Knowledge, Mediation and Empire. James Tod's journeys among the Rajputs

James Tod (1782-1835) spent twenty-two years in India (1800-22), during the last five of which he was Political Agent of the British Government in India to the Western Rajput States in north-west India. This book studies Tod's relationships with particular Rajput leaders, and with the Rajputs as a group in general, in order to better understand his attempts to portray their history, geographical moorings and social customs to British and European readers. This book highlights Tod's apparently numerous motivations in writing on the Rajputs : to bring knowledge about them into European circles, to demonstrate that the Rajputs maintained historical records from the early MIddle Ages and were thus not a primitive people without awareness of their own history, and to establish possible ethnic links between the warrior-like Rajputs and the peoples of Europe, as also between the feudal institutions of Rajputana and Europe.
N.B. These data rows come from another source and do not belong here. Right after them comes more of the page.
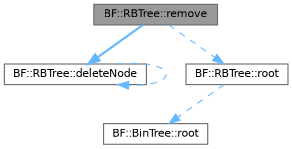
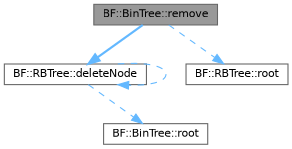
  digraph {
    rankdir=TB
    node [color=grey40 fillcolor=white fontname=Helvetica fontsize=10 shape=box style=filled]
    edge [color=steelblue1 fontname=Helvetica fontsize=10 labelfontname=Helvetica labelfontsize=10 style=dashed]
-   n1 [color=gray40 fillcolor=grey60 fontcolor=black height=0.2 label="BF::RBTree::remove" width=0.4]
+   n1 [color=gray40 fillcolor=grey60 fontcolor=black height=0.2 label="BF::BinTree::remove" width=0.4]
    n2 [height=0.2 label="BF::RBTree::deleteNode" width=0.4]
    n3 [height=0.2 label="BF::RBTree::root" width=0.4]
    n4 [height=0.2 label="BF::BinTree::root" width=0.4]
    n1 -> n2 [style=bold]
    n1 -> n3
    n2 -> n2
-   n3 -> n4
+   n2 -> n4
  }
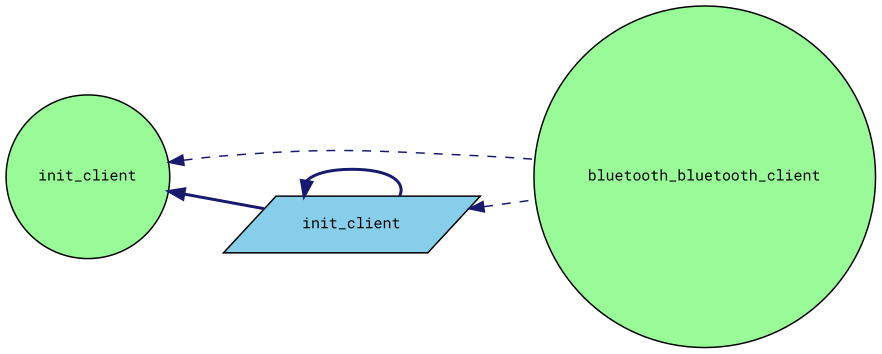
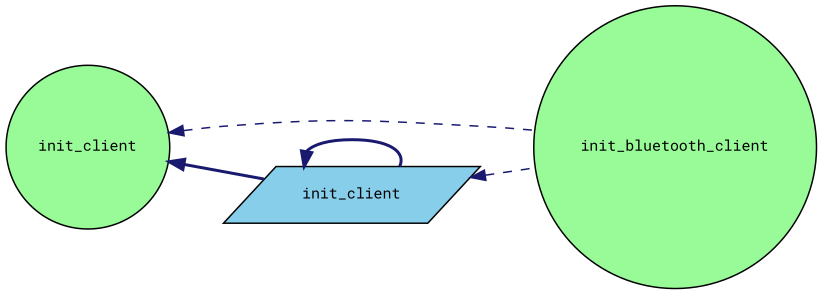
  digraph {
    rankdir=LR
    fontname="Roboto Mono"
    node [color=black fillcolor=palegreen fontname="Roboto Mono" fontsize=10 shape=circle style=filled]
    edge [color=midnightblue dir=back fontname="Roboto Mono" fontsize=10 labelfontname=Helvetica labelfontsize=10 style=dashed]
    n1 [fontcolor=black height=0.2 label=init_client width=0.4]
-   n2 [height=0.2 label=bluetooth_bluetooth_client width=0.4]
+   n2 [height=0.2 label=init_bluetooth_client width=0.4]
    n3 [fillcolor=skyblue height=0.2 label=init_client shape=parallelogram width=0.4]
    n1 -> n2
    n1 -> n3 [style=bold]
    n3 -> n2
    n3 -> n3 [style=bold]
  }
Fierce criticisms in Tod's time of his ethnic and institutional hypotheses about connections between Rajputs and Europeans illustrate that Tod's texts were highly controversial. The innovative approach adopted by the author goes beyond a binary opposition between the colonisers and the colonised in India, by focusing on traces of frendly exchanges between Tod and his British colleagues and the various members of the kingdoms of western India with whom they interacted. Under themes like landscape, anthropology, science, Romantic literature, approaches to government policy and knowledge exchanges in India and in London, this volume analyses Tod's role as a mediator of knowledge through his travels in the early nineteenth century.